X-ray Sources in Galactic Globular Clusters
Craig O. Heinke

TL;DR
This review summarizes recent discoveries of various X-ray sources in Galactic globular clusters, highlighting their formation, spectral properties, and implications for understanding neutron stars, binary evolution, and cluster dynamics.
Contribution
It provides a comprehensive overview of recent observational findings and their significance for theories of X-ray source formation and evolution in globular clusters.
Findings
Faint transient LMXBs challenge accretion disk instability models.
Spectral analysis of quiescent LMXBs constrains neutron star interiors.
Number of quiescent LMXBs correlates with cluster dynamical interaction rates.

* _COMPLETE THE FOLLOWING_
1 > Using the globular cluster summary, answer these:
(a) Besides neutron stars, what two areas does the review have implications for understanding?
(b) What kind of LMXBs challenge accretion disk instability models?
(c) What does the number of quiescent LMXBs correlate with?
2 > Please retype the lines of the records between the line holding "scientific name: Antennaria rosea" and the line holding "family: Ehretiaceae", inclusive.

* _DATA LINES_

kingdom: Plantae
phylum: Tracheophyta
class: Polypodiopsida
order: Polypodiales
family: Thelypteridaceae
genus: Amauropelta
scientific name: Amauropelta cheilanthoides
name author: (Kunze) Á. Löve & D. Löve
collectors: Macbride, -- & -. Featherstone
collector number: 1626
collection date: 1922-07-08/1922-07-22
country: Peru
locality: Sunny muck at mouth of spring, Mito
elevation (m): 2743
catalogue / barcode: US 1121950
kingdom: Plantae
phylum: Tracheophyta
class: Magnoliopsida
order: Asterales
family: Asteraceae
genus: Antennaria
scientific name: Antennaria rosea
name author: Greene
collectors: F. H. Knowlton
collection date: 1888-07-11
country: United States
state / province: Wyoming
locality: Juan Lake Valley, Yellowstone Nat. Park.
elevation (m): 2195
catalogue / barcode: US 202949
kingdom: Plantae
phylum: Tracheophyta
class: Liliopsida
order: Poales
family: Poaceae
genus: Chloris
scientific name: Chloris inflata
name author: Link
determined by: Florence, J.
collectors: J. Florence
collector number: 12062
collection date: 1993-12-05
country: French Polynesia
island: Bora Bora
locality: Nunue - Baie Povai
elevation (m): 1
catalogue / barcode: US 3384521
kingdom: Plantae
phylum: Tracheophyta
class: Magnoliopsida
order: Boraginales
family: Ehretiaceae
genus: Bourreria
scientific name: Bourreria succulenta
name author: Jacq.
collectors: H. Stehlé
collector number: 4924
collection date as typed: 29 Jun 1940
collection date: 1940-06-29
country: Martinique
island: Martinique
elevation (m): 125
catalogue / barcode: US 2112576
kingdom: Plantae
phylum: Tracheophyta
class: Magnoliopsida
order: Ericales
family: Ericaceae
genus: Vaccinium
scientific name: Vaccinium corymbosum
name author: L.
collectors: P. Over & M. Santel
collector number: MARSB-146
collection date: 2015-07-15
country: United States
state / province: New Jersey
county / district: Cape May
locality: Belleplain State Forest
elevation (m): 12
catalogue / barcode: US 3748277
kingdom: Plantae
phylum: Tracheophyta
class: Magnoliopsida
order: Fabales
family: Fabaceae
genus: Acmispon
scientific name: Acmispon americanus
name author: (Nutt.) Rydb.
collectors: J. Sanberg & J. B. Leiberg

* _SOLUTION SET_
1 >
(a) Binary evolution and cluster dynamics.
(b) Faint transient LMXBs.
(c) Cluster dynamical interaction rates.

2 >
scientific name: Antennaria rosea
name author: Greene
collectors: F. H. Knowlton
collection date: 1888-07-11
country: United States
state / province: Wyoming
locality: Juan Lake Valley, Yellowstone Nat. Park.
elevation (m): 2195
catalogue / barcode: US 202949
kingdom: Plantae
phylum: Tracheophyta
class: Liliopsida
order: Poales
family: Poaceae
genus: Chloris
scientific name: Chloris inflata
name author: Link
determined by: Florence, J.
collectors: J. Florence
collector number: 12062
collection date: 1993-12-05
country: French Polynesia
island: Bora Bora
locality: Nunue - Baie Povai
elevation (m): 1
catalogue / barcode: US 3384521
kingdom: Plantae
phylum: Tracheophyta
class: Magnoliopsida
order: Boraginales
family: Ehretiaceae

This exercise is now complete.